If the Lovesport is real, maybe she’ll play — her metrics are meteoric. Or maybe Daisy’s playing her. Everyone’s got an angle and a need. That’s why bizdev-ers like to say that a project is like a microcosm of the universe, with everyone interconnected and dependent and working under a corp executive.
by submission | Nov 28, 2015 | Story |
Author : C. J. Boudreau
“We’re ready, Arthur. I just finished loading the instructions to the transmission controller. The fuel will begin transfer at 9:00.”

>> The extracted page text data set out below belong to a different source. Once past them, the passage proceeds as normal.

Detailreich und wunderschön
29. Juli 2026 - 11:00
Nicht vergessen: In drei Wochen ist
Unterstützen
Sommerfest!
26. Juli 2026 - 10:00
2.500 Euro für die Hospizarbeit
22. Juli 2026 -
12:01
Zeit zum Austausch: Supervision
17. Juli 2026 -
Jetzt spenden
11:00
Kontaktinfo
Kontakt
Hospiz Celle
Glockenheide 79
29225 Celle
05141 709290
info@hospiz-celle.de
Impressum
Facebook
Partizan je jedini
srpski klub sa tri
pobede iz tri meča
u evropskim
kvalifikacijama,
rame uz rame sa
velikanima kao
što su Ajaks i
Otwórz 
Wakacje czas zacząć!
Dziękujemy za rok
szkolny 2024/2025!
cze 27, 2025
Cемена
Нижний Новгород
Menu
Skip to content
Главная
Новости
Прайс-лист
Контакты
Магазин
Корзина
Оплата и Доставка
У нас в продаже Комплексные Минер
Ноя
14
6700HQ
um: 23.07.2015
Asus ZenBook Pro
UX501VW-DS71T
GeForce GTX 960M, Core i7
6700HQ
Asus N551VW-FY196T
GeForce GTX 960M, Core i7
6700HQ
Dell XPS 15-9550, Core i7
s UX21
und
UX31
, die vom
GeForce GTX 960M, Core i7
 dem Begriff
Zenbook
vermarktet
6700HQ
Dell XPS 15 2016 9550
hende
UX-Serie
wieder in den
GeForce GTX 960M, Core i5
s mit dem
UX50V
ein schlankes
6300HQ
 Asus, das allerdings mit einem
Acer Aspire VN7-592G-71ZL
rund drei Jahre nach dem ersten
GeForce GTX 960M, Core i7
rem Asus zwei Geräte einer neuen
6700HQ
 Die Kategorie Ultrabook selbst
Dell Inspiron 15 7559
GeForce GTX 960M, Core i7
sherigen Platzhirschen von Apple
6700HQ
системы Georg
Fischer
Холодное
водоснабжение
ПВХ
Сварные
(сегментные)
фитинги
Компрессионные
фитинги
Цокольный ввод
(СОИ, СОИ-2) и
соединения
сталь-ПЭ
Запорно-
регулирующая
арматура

Doctor Evan Thackeray was the foremost expert on thermonuclear reactor design. His colleague, Arthur Henry, was the second. There wasn’t any rivalry. They were both completely dedicated to building a practical thermonuclear power plant. It seemed they were on the threshold. It was the crowning test.

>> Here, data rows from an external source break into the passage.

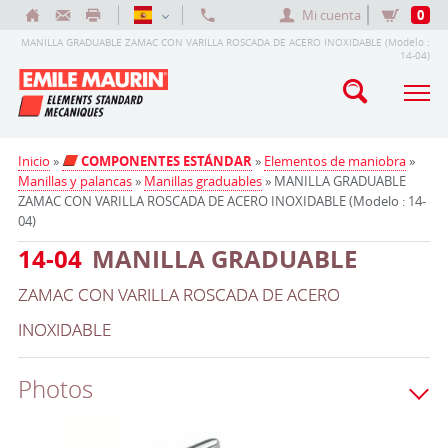
Mi cuenta
0
MANILLA GRADUABLE ZAMAC CON VARILLA ROSCADA DE ACERO INOXIDABLE (Modelo :
14-04)
Inicio
»
COMPONENTES ESTÁNDAR
»
Elementos de maniobra
»
Manillas y palancas
»
Manillas graduables
» MANILLA GRADUABLE
ZAMAC CON VARILLA ROSCADA DE ACERO INOXIDABLE (Modelo : 14-
04)
14-04
MANILLA GRADUABLE
ZAMAC CON VARILLA ROSCADA DE ACERO
INOXIDABLE
Photos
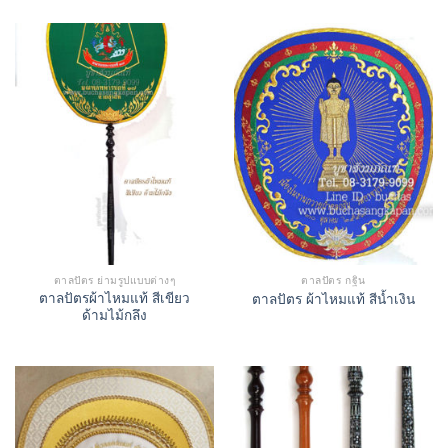
ตาลปัตร ย่ามรูปแบบต่างๆ
ตาลปัตร กฐิน
ตาลปัตรผ้าไหมแท้ สีเขียว
ตาลปัตร ผ้าไหมแท้ สีน้ำเงิน
ด้ามไม้กลึง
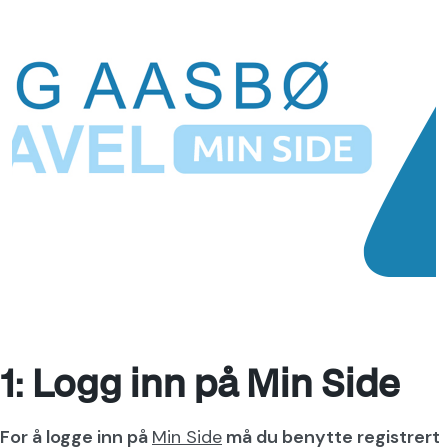
1: Logg inn på Min Side
For å logge inn på
Min Side
må du benytte registrert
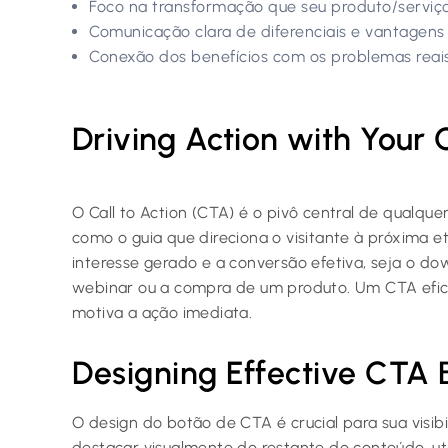
Foco na transformação que seu produto/serviço
Comunicação clara de diferenciais e vantagens 
Conexão dos benefícios com os problemas reais
Driving Action with Your C
O Call to Action (CTA) é o pivô central de qualque
como o guia que direciona o visitante à próxima e
interesse gerado e a conversão efetiva, seja o d
webinar ou a compra de um produto. Um CTA efic
motiva a ação imediata.
Designing Effective CTA 
O design do botão de CTA é crucial para sua visibi
destacar visualmente do restante do conteúdo, u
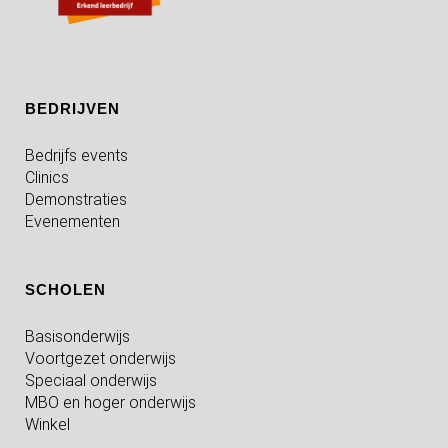
BEDRIJVEN
Bedrijfs events
Clinics
Demonstraties
Evenementen
SCHOLEN
Basisonderwijs
Voortgezet onderwijs
Speciaal onderwijs
MBO en hoger onderwijs
Winkel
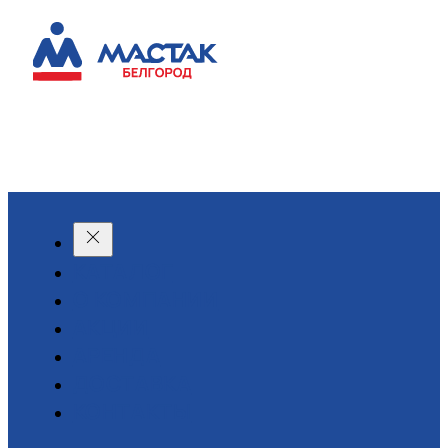
КАТАЛОГ
О КОМПАНИИ
АКЦИИ
АРЕНДА
ДОСТАВКА
КОНТАКТЫ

“The breakthrough in wormholes has made it possible to start and sustain a fusion reaction on a manageable scale. We will finally continuously produce more power than we use. The multiple wormholes delivering hydrogen into the same point in space at one time will start and sustain the reaction just as in the sun. We can fully control it.”
“The wormholes have opened new avenues. Maybe eventually allowing communication across interstellar space and even time.”
“Maybe, but they’re limited in how much they can expand the wormholes. It would take an almost infinite amount of energy to open one large enough to accept a pen. They’ve known for decades that submicroscopic wormholes opened and closed constantly on the quantum level. Capturing and directing them was the challenge. They have succeeded wonderfully. I haven’t had my coffee yet Arthur, and I have to visit the washroom.
We have more than an hour. I’ll meet you in the commissary. After we’ve had coffee
we’ll turn on the coolant and the containment field and go through the checklist. It will only take a few minutes.”
“It seems strange to be working on a reactor so small and simple. In a classroom.”
“It does, but with the fuel transmitted directly from the production facility, and without huge magnetic compression field coils, the space requirements are minimal. Let’s go.”
The blast was small, as thermonuclear explosions go. It still obliterated the entire campus. Even the track field was beyond reclamation. The reaction had continued for several microseconds before the fuel controller sensed a lack of feedback. The loss of life was tragic, but could have been much worse if the student body weren’t on spring break. It’s hoped that Dr. Thackeray at least had a chance to go. He certainly never knew what happened. The washroom was only a few feet away from the reactor. The entire building was vaporized and ionized. All the paper records were gone, but digital records up to the event, including videos from inside the classroom, were backed up off site in multiple locations. Other researchers were able to immediately determine the cause of the disaster. When Doctor Thackeray signed in that Monday morning, he signed in at seven o’clock. The computer recorded the time as eight o’clock. It was a mistake many of us made that Monday. The beginning of daylight saving time had been moved to that weekend because of the new National Gay Pride holiday, in an effort to lighten hangovers and to discourage absenteeism. Neither Thackeray nor Henry or their grad student assistants had checked the time. It was seven minutes to nine when they left for coffee and the washroom, believing it was seven minutes to eight. The hydrogen transmission started on time at nine o’clock.The coolant and containment field were never turned on.
A new team, now at a military facility, is carrying on the fusion reactor project, under government supervision, with improved safeguards and security. In another area of the work, a similar government monitored team at Cal Tech is using wormholes to experimentally communicate with the past. They hope to avert the tragedy.